DATA FOR THIS EXERCISE Start Marker

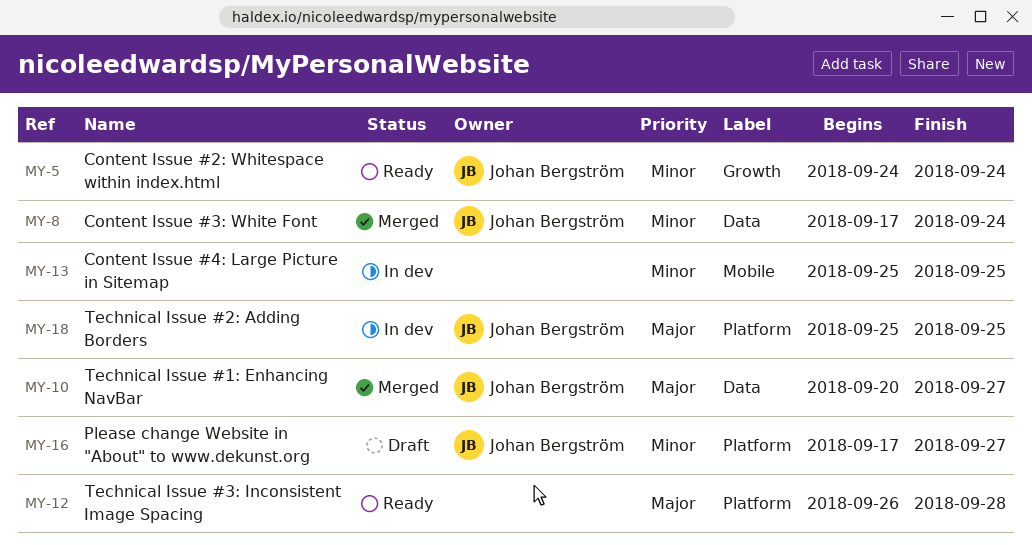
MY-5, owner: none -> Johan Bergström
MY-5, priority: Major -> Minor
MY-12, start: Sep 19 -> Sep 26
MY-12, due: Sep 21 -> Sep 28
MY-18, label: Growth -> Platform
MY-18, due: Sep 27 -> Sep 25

DATA FOR THIS EXERCISE End Marker

• [EXERCISE INSTRUCTIONS]
Without including any picture, reproduce all of the material exactly.

• [TASK ANSWER]
MY-5, owner: none -> Johan Bergström
MY-5, priority: Major -> Minor
MY-12, start: Sep 19 -> Sep 26
MY-12, due: Sep 21 -> Sep 28
MY-18, label: Growth -> Platform
MY-18, due: Sep 27 -> Sep 25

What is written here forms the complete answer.